Dalam kepercayaan kelompok masyarakat nelayan di Desa Kumo, segala bentuk kerusakan lingkungan, baik di laut maupun di darat, apalagi jika ditambah dengan pencemaran sebagai dampak dari aktivitas ekonomi manusia, pasti menimbulkan kerusakan lingkungan laut dan mengancam kehidupan biotanya. Apabila hal ini terjadi, maka yang dirugikan adalah masyarakat nelayan karena laut tidak lagi menyediakan makanan bergizi dan sehat. Selain itu, laut adalah satu ekosistem yang harus dilindungi.

Sedangkan bagi kelompok nelayan yang tinggal di daerah perkotaan seperti kelompok nelayan Nustalenta yang ada di Desa Rawajaya, kepedulian mereka terhadap lingkungan pesisir sangat kecil. Meskipun sebagian dari sumber penghidupan mereka berasal dari laut seperti ikan-ikan yang berkembang biak di sekitar hutan mangrove, tingkat keperdulian mereka dalam menjaga kelestarian sumberdaya pesisir lebih rendah dibandingkan dengan kelompok nelayan di Desa Kumo.

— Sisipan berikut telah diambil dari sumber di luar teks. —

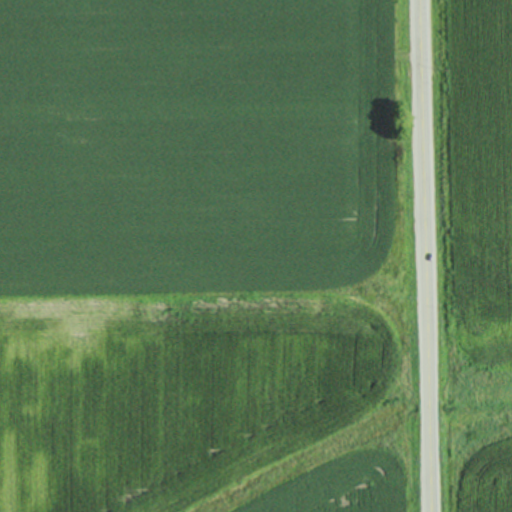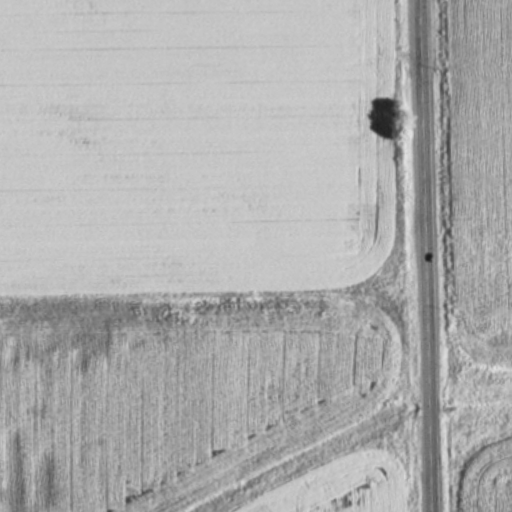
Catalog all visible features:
road: (422, 256)
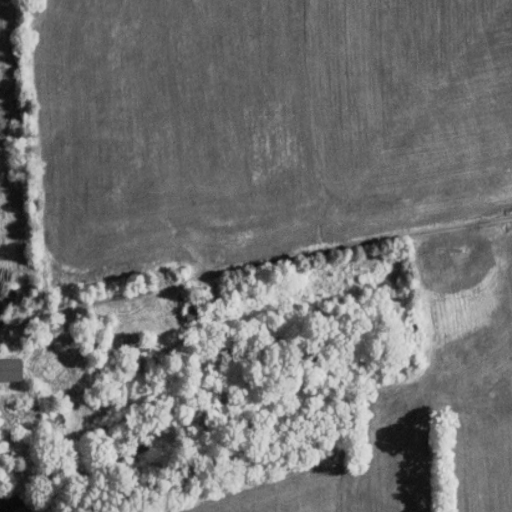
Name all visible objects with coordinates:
road: (358, 249)
building: (181, 304)
building: (6, 363)
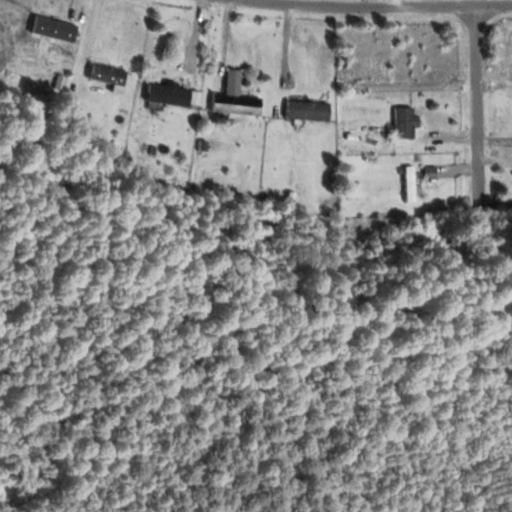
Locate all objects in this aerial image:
road: (371, 7)
building: (52, 28)
building: (401, 58)
building: (105, 74)
building: (170, 94)
building: (234, 103)
building: (305, 109)
road: (481, 113)
building: (403, 121)
building: (408, 183)
road: (461, 498)
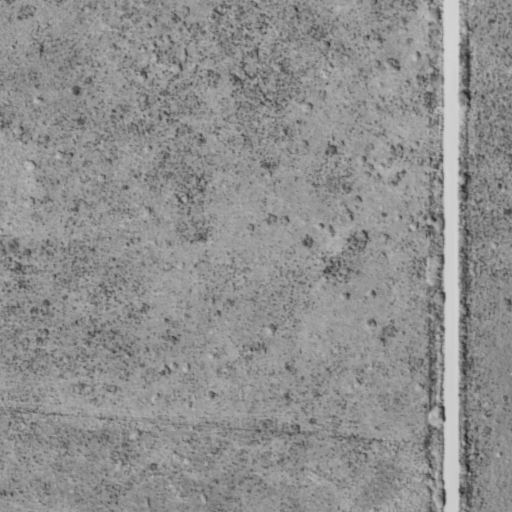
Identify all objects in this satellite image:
road: (451, 256)
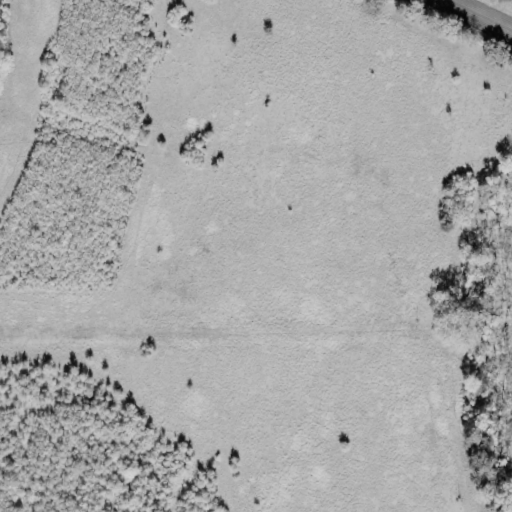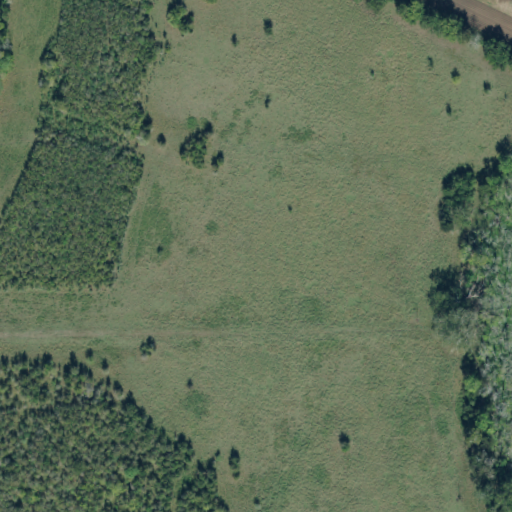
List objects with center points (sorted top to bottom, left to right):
road: (330, 335)
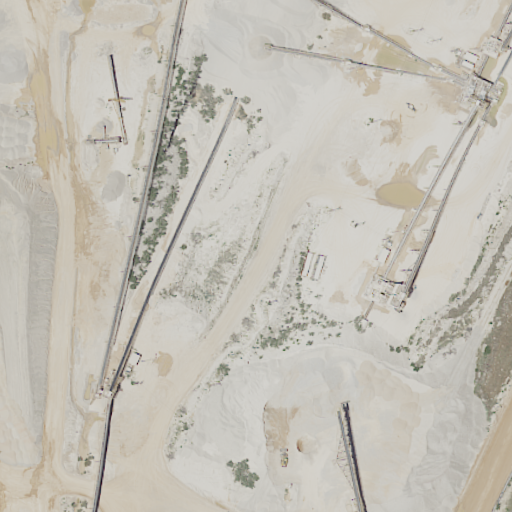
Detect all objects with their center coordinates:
quarry: (256, 256)
road: (126, 509)
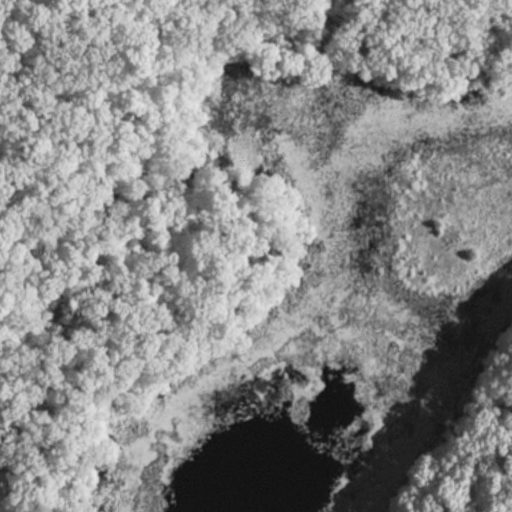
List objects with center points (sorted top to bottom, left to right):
road: (24, 9)
road: (457, 36)
park: (256, 256)
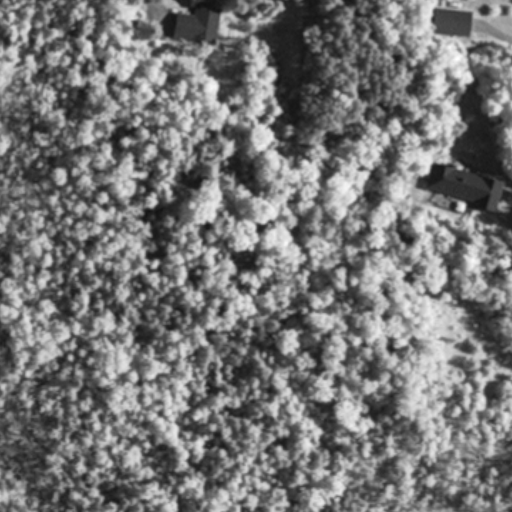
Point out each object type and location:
building: (195, 24)
road: (503, 37)
building: (460, 186)
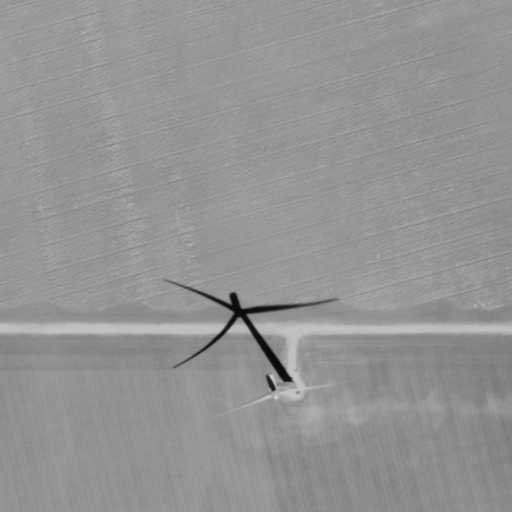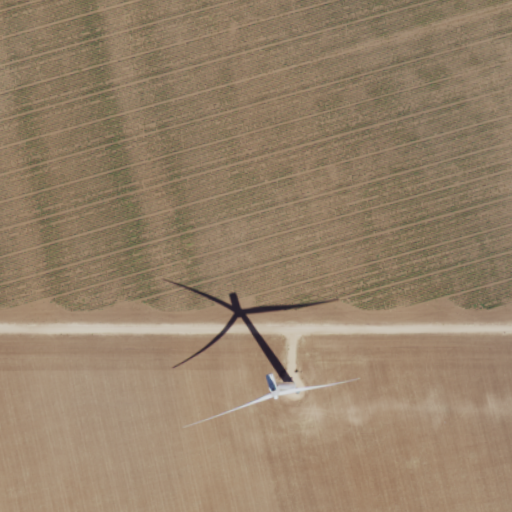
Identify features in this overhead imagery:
wind turbine: (290, 388)
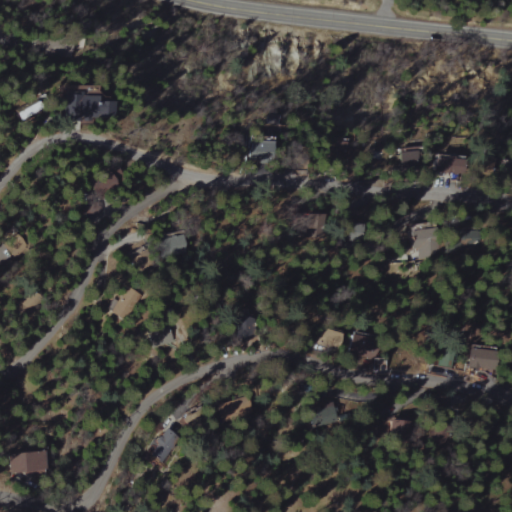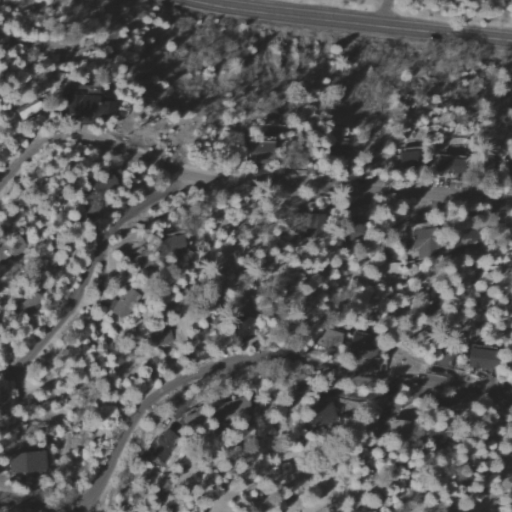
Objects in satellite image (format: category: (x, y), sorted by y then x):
road: (350, 22)
road: (5, 40)
building: (64, 47)
building: (257, 145)
building: (406, 161)
building: (443, 165)
road: (245, 177)
building: (351, 230)
building: (169, 244)
building: (426, 245)
building: (454, 248)
building: (137, 261)
road: (95, 265)
building: (122, 304)
building: (158, 338)
road: (230, 364)
building: (238, 409)
building: (324, 413)
building: (160, 445)
building: (27, 461)
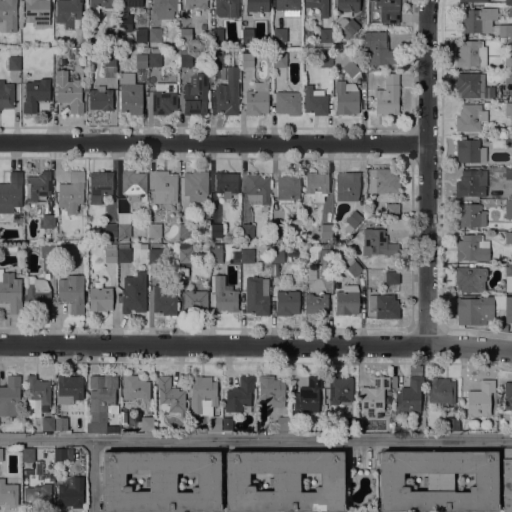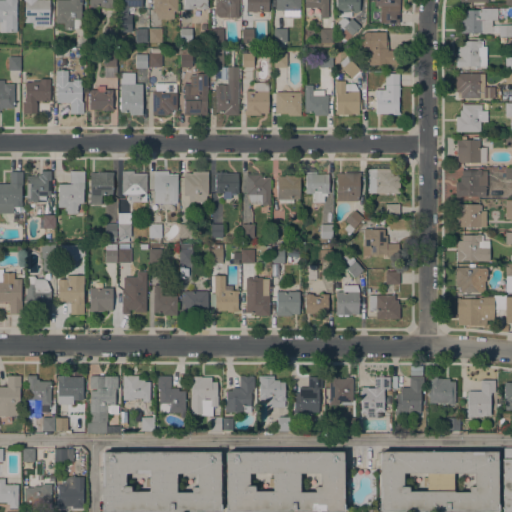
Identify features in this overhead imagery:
building: (469, 0)
building: (477, 0)
building: (384, 2)
building: (506, 2)
building: (508, 2)
building: (129, 3)
building: (194, 3)
building: (98, 4)
building: (192, 4)
building: (345, 5)
building: (97, 6)
building: (316, 6)
building: (318, 6)
building: (286, 7)
building: (288, 7)
building: (345, 7)
building: (164, 8)
building: (224, 8)
building: (225, 8)
building: (254, 8)
building: (255, 8)
building: (162, 9)
building: (389, 9)
building: (66, 11)
building: (34, 12)
building: (36, 12)
building: (67, 12)
building: (126, 13)
building: (7, 15)
building: (7, 16)
building: (388, 16)
building: (481, 22)
building: (482, 22)
building: (343, 27)
building: (346, 30)
building: (183, 33)
building: (109, 34)
building: (151, 34)
building: (184, 34)
building: (279, 34)
building: (140, 35)
building: (154, 35)
building: (214, 35)
building: (215, 35)
building: (247, 35)
building: (323, 35)
building: (324, 36)
building: (278, 37)
building: (375, 48)
building: (377, 48)
building: (468, 53)
building: (471, 54)
building: (154, 57)
building: (185, 58)
building: (215, 58)
building: (246, 58)
building: (109, 59)
building: (152, 59)
building: (139, 60)
building: (279, 60)
building: (325, 60)
building: (140, 61)
building: (508, 62)
building: (13, 63)
building: (348, 66)
building: (508, 77)
building: (163, 86)
building: (470, 86)
building: (472, 86)
building: (66, 91)
building: (67, 91)
building: (5, 93)
building: (33, 93)
building: (224, 93)
building: (227, 93)
building: (34, 94)
building: (128, 94)
building: (129, 94)
building: (6, 95)
building: (193, 95)
building: (195, 95)
building: (386, 95)
building: (387, 95)
building: (98, 98)
building: (163, 98)
building: (346, 98)
building: (99, 99)
building: (255, 99)
building: (343, 99)
building: (313, 101)
building: (314, 101)
building: (162, 102)
building: (255, 102)
building: (285, 102)
building: (287, 103)
building: (508, 109)
building: (468, 117)
building: (469, 117)
building: (511, 126)
building: (508, 140)
road: (214, 142)
building: (470, 150)
building: (468, 151)
road: (428, 172)
building: (507, 172)
building: (508, 173)
building: (381, 180)
building: (382, 180)
building: (224, 183)
building: (225, 183)
building: (469, 183)
building: (471, 183)
building: (133, 184)
building: (36, 185)
building: (37, 185)
building: (98, 185)
building: (132, 185)
building: (314, 185)
building: (99, 186)
building: (194, 186)
building: (195, 186)
building: (287, 186)
building: (316, 186)
building: (345, 186)
building: (347, 186)
building: (163, 187)
building: (164, 187)
building: (256, 189)
building: (257, 189)
building: (71, 191)
building: (10, 192)
building: (10, 192)
building: (69, 192)
building: (507, 208)
building: (390, 209)
building: (508, 209)
building: (391, 210)
building: (468, 215)
building: (469, 215)
building: (123, 217)
building: (351, 218)
building: (48, 221)
building: (352, 221)
building: (152, 229)
building: (123, 230)
building: (154, 230)
building: (183, 230)
building: (185, 230)
building: (214, 230)
building: (215, 230)
building: (245, 230)
building: (246, 230)
building: (325, 230)
building: (110, 231)
building: (507, 237)
building: (508, 237)
building: (375, 242)
building: (377, 243)
building: (470, 247)
building: (267, 248)
building: (472, 248)
building: (68, 251)
building: (183, 252)
building: (214, 252)
building: (123, 253)
building: (185, 253)
building: (109, 254)
building: (215, 254)
building: (46, 255)
building: (152, 255)
building: (154, 255)
building: (245, 255)
building: (277, 255)
building: (325, 255)
building: (246, 256)
building: (46, 257)
building: (511, 258)
building: (351, 264)
building: (390, 277)
building: (391, 277)
building: (507, 277)
building: (470, 278)
building: (508, 278)
building: (469, 279)
building: (9, 291)
building: (10, 291)
building: (35, 292)
building: (70, 292)
building: (71, 292)
building: (132, 292)
building: (133, 292)
building: (223, 293)
building: (37, 295)
building: (222, 295)
building: (255, 295)
building: (256, 295)
building: (98, 298)
building: (99, 298)
building: (345, 300)
building: (193, 301)
building: (347, 301)
building: (161, 302)
building: (163, 302)
building: (194, 302)
building: (285, 302)
building: (286, 303)
building: (314, 303)
building: (315, 304)
building: (382, 305)
building: (383, 305)
building: (503, 306)
building: (482, 309)
building: (473, 310)
building: (504, 328)
road: (256, 344)
building: (67, 388)
building: (134, 388)
building: (68, 389)
building: (338, 389)
building: (131, 390)
building: (270, 390)
building: (271, 390)
building: (339, 390)
building: (439, 390)
building: (440, 390)
building: (37, 391)
building: (38, 393)
building: (168, 394)
building: (202, 394)
building: (169, 395)
building: (201, 395)
building: (239, 395)
building: (307, 395)
building: (506, 395)
building: (9, 396)
building: (10, 396)
building: (238, 396)
building: (306, 396)
building: (373, 396)
building: (407, 396)
building: (409, 396)
building: (507, 396)
building: (371, 397)
building: (478, 399)
building: (480, 399)
building: (99, 401)
building: (101, 401)
building: (125, 411)
building: (46, 423)
building: (47, 423)
building: (147, 423)
building: (214, 423)
building: (282, 423)
building: (347, 423)
building: (452, 423)
building: (60, 424)
building: (227, 424)
road: (255, 438)
building: (0, 454)
building: (26, 454)
building: (28, 454)
building: (61, 454)
building: (63, 455)
road: (91, 475)
building: (506, 478)
building: (507, 479)
building: (158, 481)
building: (159, 481)
building: (282, 481)
building: (283, 481)
building: (435, 481)
building: (437, 481)
building: (69, 492)
building: (69, 492)
building: (8, 493)
building: (8, 493)
building: (35, 495)
building: (37, 496)
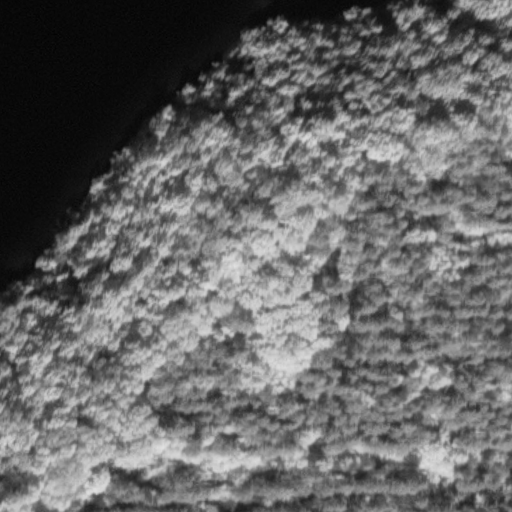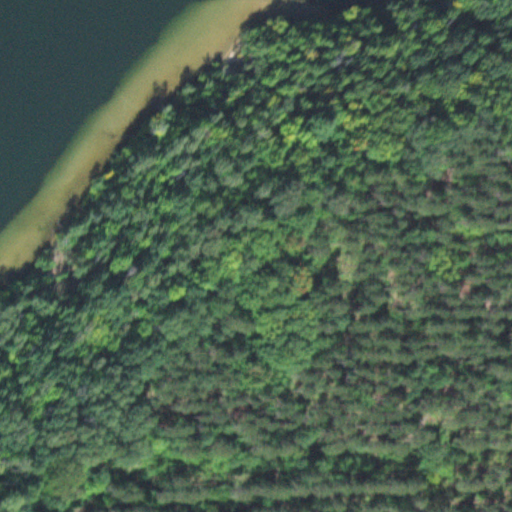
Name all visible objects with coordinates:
road: (441, 398)
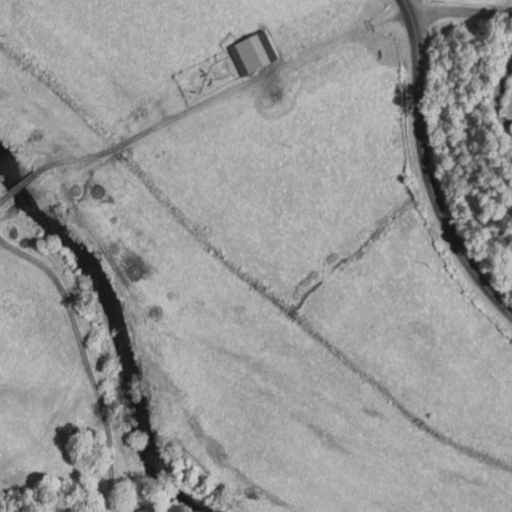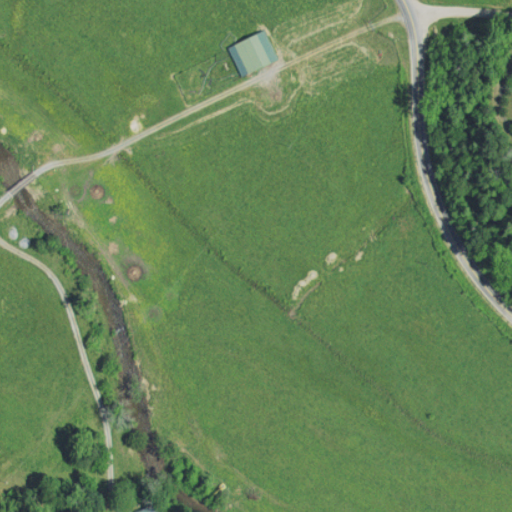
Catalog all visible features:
road: (461, 14)
building: (256, 51)
road: (224, 92)
road: (427, 166)
road: (24, 180)
road: (5, 196)
river: (109, 337)
road: (85, 361)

Kelompok masyarakat nelayan Nustalenta yang tinggal di daerah perkotaan tidak memiliki tingkat kesadaran yang cukup baik terhadap lingkungannya. Hal ini terlihat jelas dari banyaknya intensitas pembabatan hutan mangrove di sekitar mereka, justru dibiarkan hingga kondisi lingkungan semakin kritis. Salah satu faktor penyebabnya diduga karena heterogenitas dari kelompok masyarakat. Keberadaan suku dan ras yang beraneka ragam ini yang membuat tidak adanya kekompakan dalam melakukan gerakan bersama memelihara lingkungan. Indikasi kurangnya tingkat kesadaran nelayan Nusalenta terlihat dari kerusakan hutan mangrove di dekat daerah pemukiman mereka. Perananan tokoh masyarakat dalam mengajak warganya yang heterogen ini juga sangat terbatas, bahkan sulit mendapatkan tokoh yang bisa diikuti dan dituruti perintahnya oleh anggota masyarakat.